• **Problem**
Would you please return the line containing "distance between us. Perhaps it was" and all the lines after it through the end of the records below, unchanged and on their own?
Segment Start: Data for processing
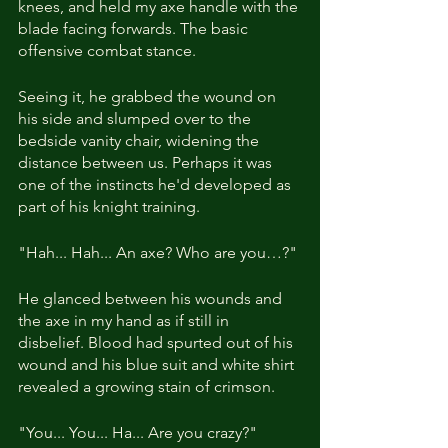
knees, and held my axe handle with the 
blade facing forwards. The basic 
offensive combat stance.
Seeing it, he grabbed the wound on 
his side and slumped over to the 
bedside vanity chair, widening the 
distance between us. Perhaps it was 
one of the instincts he'd developed as 
part of his knight training.
"Hah... Hah... An axe? Who are you…?"
He glanced between his wounds and 
the axe in my hand as if still in 
disbelief. Blood had spurted out of his 
wound and his blue suit and white shirt 
revealed a growing stain of crimson.
"You... You... Ha... Are you crazy?"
Segment End: Data for processing
• **Result of the task**
distance between us. Perhaps it was 
one of the instincts he'd developed as 
part of his knight training.
"Hah... Hah... An axe? Who are you…?"
He glanced between his wounds and 
the axe in my hand as if still in 
disbelief. Blood had spurted out of his 
wound and his blue suit and white shirt 
revealed a growing stain of crimson.
"You... You... Ha... Are you crazy?"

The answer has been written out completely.